# My superstar



## Thecowboysgirl (Nov 30, 2006)

So I took my girl to a rally trial and they were accepting day of show entries and I saw on the veterans course list that there was a retrieve. She LOVES to retrieve, but at home we use a dumbell. I didn't bring it because I wasn't planning to enter her in vets, which has Level 1, 2 , and 3 exercises but no jumps (it's for oldies but goodies like her)

I have never trained her to retrieve a glove but she basically knows how to retrieve anything of mine that I send her towards, so I thought what the hey, we'll try because if she got to do the retrieve she'doesn't love that.

So I practiced with an old glove I found in my truck but it was gray and dirty and I was afraid she wouldn't be able to see it really well when I sent her to retrieve. But as luck would have it, I went to the gas station and found these bright yellow gloves on sale for $3! So I bought them for her.

I'v never competed her off leash and this is a HARD venue for her, she loves to sniff floors and this place is an old horse farm that no longer has horses and they use the old indoor arena for dog training. So dirt floor with decades of animal smell and pee in it. It's her spiffy paradise.

Shout out to my super star for doing a bang up job, winning the class, retrieving a glove when I have never practiced that before in her life, and NOT sniffing the floor!!! (admssion, we did bomb our first class due to floor sniffing lol, this was our second)

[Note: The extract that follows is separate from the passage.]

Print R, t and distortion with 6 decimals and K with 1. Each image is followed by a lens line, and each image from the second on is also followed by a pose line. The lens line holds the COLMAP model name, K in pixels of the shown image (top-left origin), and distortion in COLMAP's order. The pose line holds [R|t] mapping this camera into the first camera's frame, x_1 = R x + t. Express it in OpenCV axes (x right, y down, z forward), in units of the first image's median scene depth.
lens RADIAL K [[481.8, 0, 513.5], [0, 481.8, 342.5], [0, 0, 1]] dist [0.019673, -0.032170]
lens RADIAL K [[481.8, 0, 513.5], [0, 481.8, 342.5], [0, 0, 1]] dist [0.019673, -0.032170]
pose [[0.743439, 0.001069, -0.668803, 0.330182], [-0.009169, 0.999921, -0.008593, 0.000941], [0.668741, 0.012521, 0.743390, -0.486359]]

Way to go, girlie!! Here she is with her glove!


----------



## Deb (Nov 20, 2010)

That's awesome! Congratulations!


----------



## Thecowboysgirl (Nov 30, 2006)

PS because she is losing her vision a bit and I have noticed she can no longer find light colored cookies when they fall on the yellow mat, so I thought a dirty grey glove on a dirt floor might be hard,stroke of good luck to find these florescent ones!


----------



## dogfaeries (Feb 22, 2010)

Wow! Congratulations!


----------



## Deb (Nov 20, 2010)

That was a perfect find!


----------



## sebrench (Dec 2, 2014)

Congratulations! Awesome job!


----------



## dogma13 (Mar 8, 2014)

Awesome!


----------



## Thecowboysgirl (Nov 30, 2006)

Thanks guys. Entry fees $25 bucks x3. gas to get here...I don't know I am filling up on the way home, the look on her face when she finished that run? Priceless!!! That's what we come for


----------



## RZZNSTR (Jan 24, 2015)

Very cool!


----------



## Thecowboysgirl (Nov 30, 2006)

She made it into the ribbons for the first time this afternoon in the B class, which is the championship points class for people who have already titled in that level and the competition is stiff. She is not really a competitive performer...heck I just started teaching her this stuff on the fly off youtube when she was 9 1/2...

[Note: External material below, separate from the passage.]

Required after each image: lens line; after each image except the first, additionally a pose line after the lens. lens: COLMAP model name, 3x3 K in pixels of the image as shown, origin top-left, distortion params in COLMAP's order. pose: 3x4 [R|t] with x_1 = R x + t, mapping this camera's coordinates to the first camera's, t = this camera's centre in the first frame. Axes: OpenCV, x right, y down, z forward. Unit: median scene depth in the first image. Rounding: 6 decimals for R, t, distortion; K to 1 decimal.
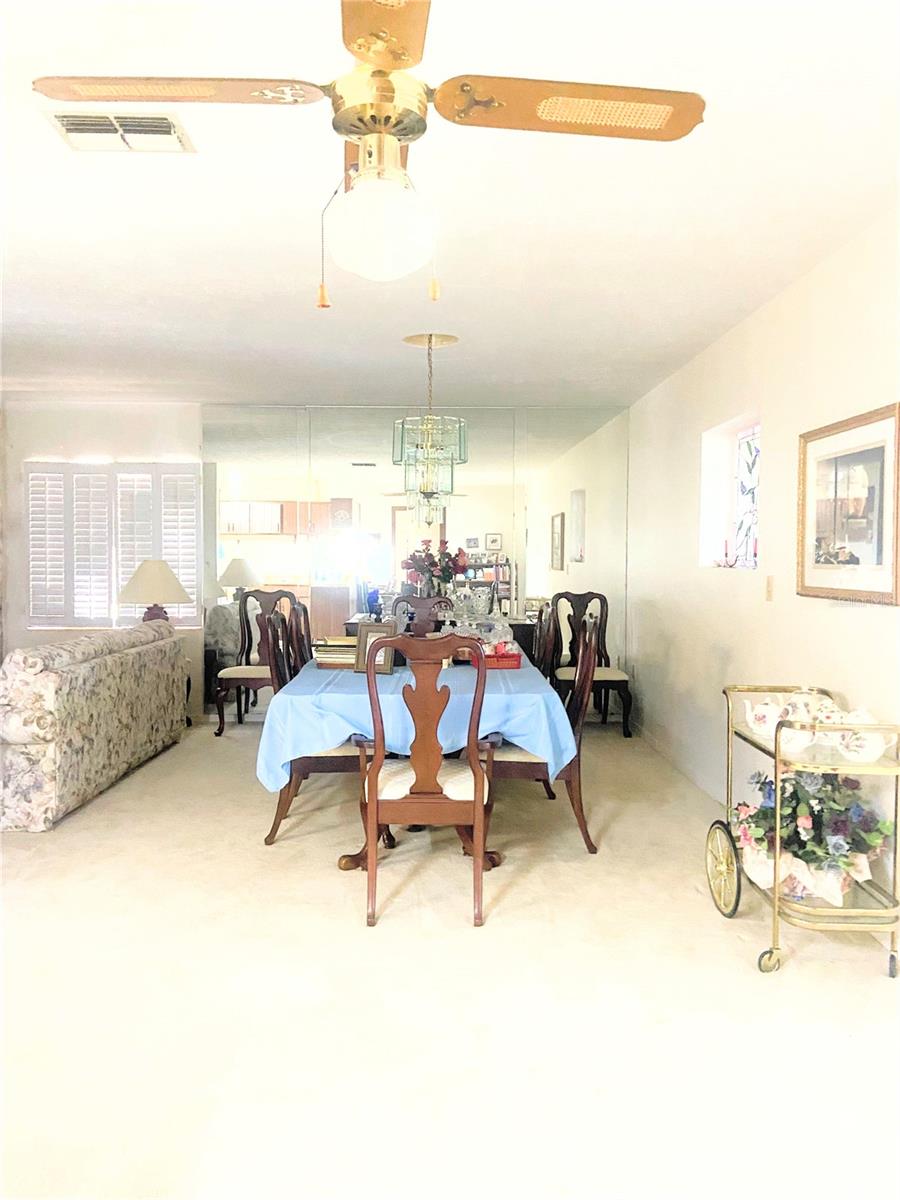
lens RADIAL K [[900.6, 0, 452.7], [0, 900.6, 603.1], [0, 0, 1]] dist [0.086967, -0.093646]
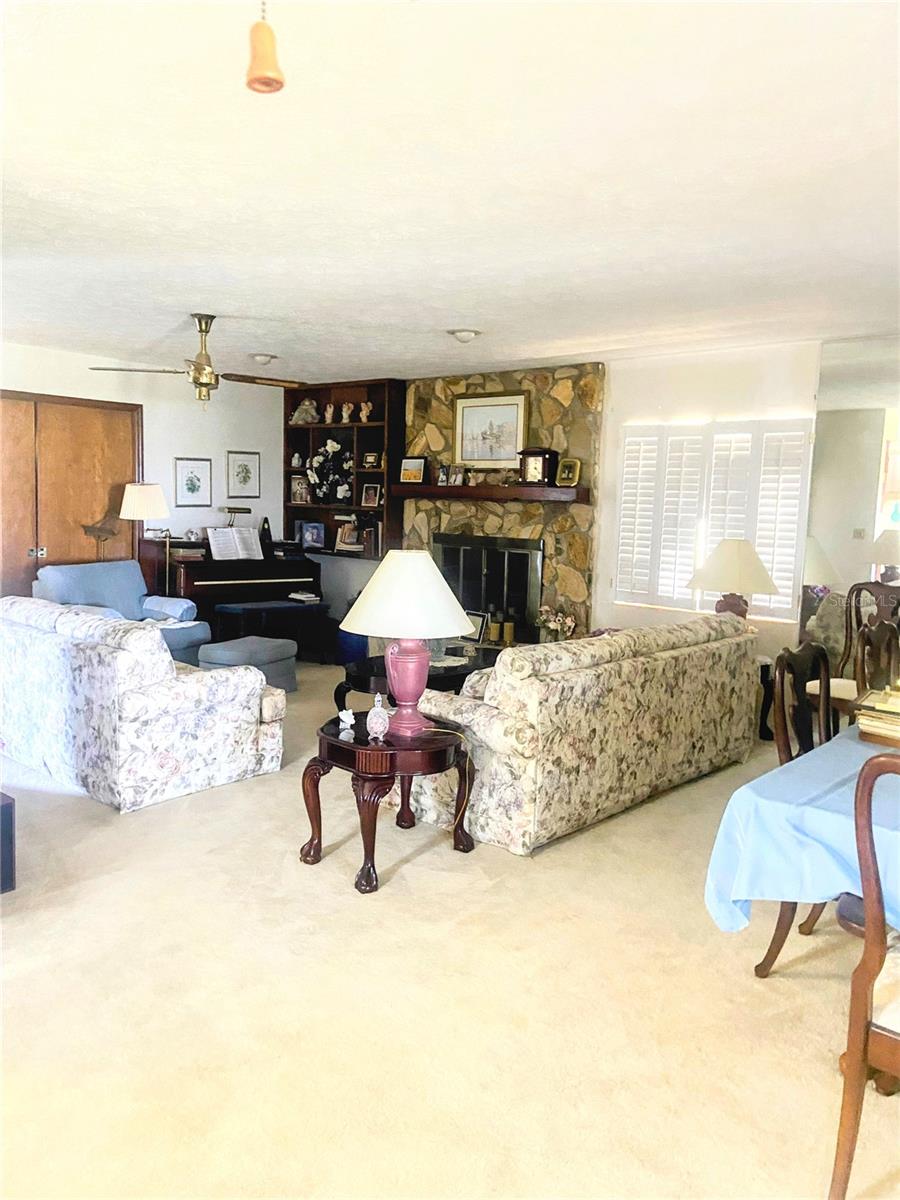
lens RADIAL K [[900.6, 0, 438.1], [0, 900.6, 592.2], [0, 0, 1]] dist [0.086967, -0.093646]
pose [[0.726255, 0.092210, -0.681212, 0.061628], [-0.060448, 0.995690, 0.070333, -0.055062], [0.684762, -0.009902, 0.728699, 0.276396]]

so I thought it was pretty cool she got a ribbon, third place. She even qualified in our first run that was kind of a mess. And I was momentarily upset about it and then I said to myself...what are you thinking. We do this because she needs to feel important, she needs to go do something with me and get praised for it and have me tell her she did a bang up job so she still feels useful, because she lost her spark when I retired her. I groom her and spiff her up for run thrus and trials and it's like when I used to get her ready for work so she feels important. And so that bond she and I have always had is still there. Well not that I need to compete her to have a bond, but she has always been my "special" girl who helps me so she just needs to do something special with me. I left the other dog at home and just took her to this.


----------



## squerly (Aug 3, 2008)

The really cool part of this, apart from the thrill of you having a ribbon to take home, is how rewarding it was for her. And you know she picked up on that!


----------



## Thecowboysgirl (Nov 30, 2006)

squerly said:


> The really cool part of this, apart from the thrill of you having a ribbon to take home, is how rewarding it was for her. And you know she picked up on that!

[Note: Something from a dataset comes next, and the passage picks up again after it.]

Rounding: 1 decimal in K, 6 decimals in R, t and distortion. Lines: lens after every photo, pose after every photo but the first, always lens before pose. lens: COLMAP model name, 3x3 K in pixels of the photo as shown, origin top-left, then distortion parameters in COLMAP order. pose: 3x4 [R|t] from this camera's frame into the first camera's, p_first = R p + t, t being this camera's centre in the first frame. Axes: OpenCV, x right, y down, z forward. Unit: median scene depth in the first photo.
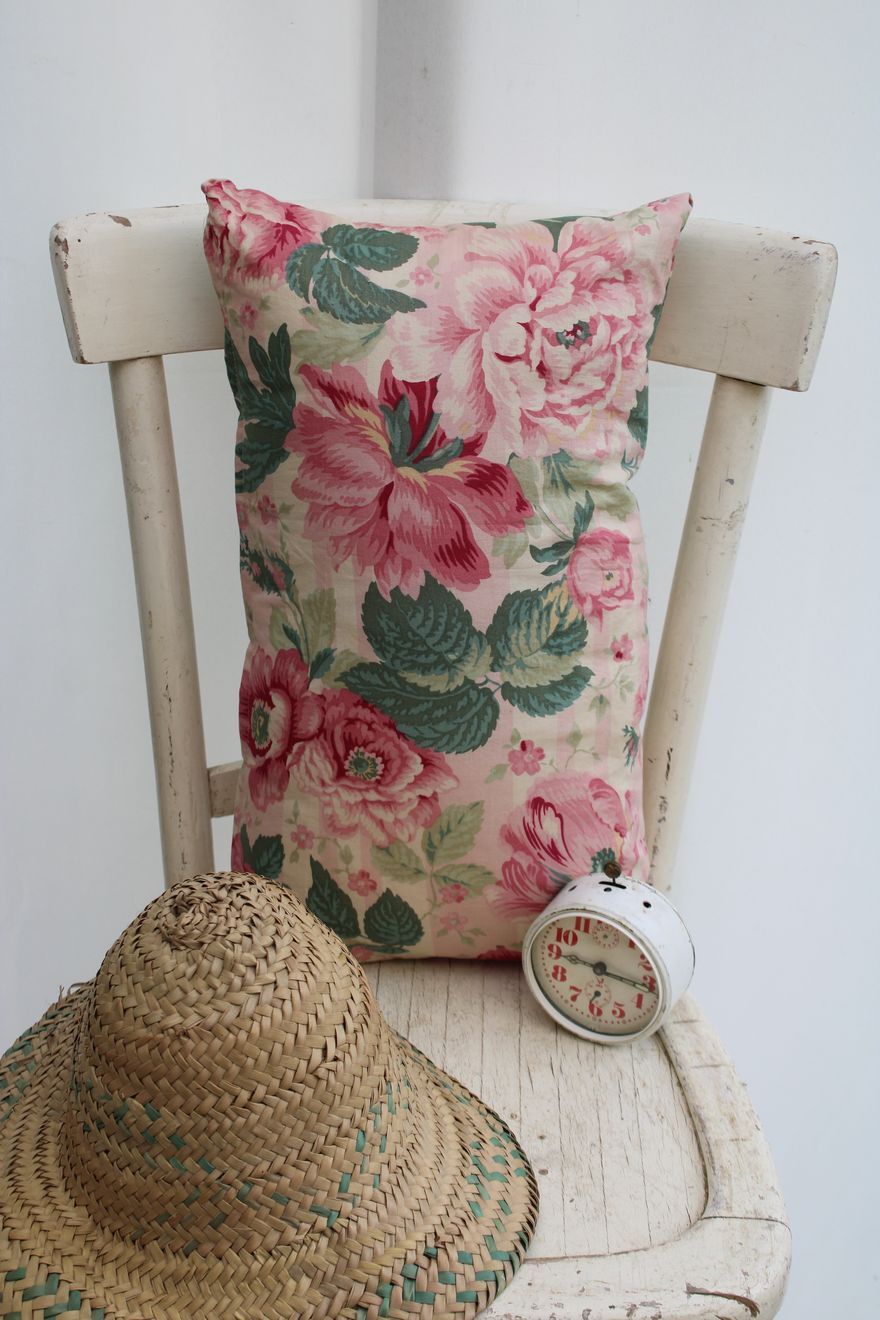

How rewarding it is for her is what it is all about. I admit I get distracted from that sometimes but I try to always bring it back.


----------



## Thecowboysgirl (Nov 30, 2006)

And hey! I have this board to thank because I got the idea to do rally to get her spirits up in retirement on here. And people told me about the different venues and everything. It probably never would have occurred to me otherwise. So, way to go guys!! Thanks! She loves it!


----------



## ksotto333 (Aug 3, 2011)

:happyboogie:How cool is that, good girl!


----------



## melissajancie (Dec 22, 2016)

Good Job!!!


----------



## zetti (May 11, 2014)

Yay for Super Star girlie! Congratulations! I just love senior dogs, they are so precious. So glad she was able to strut her stuff and show off a bit!


----------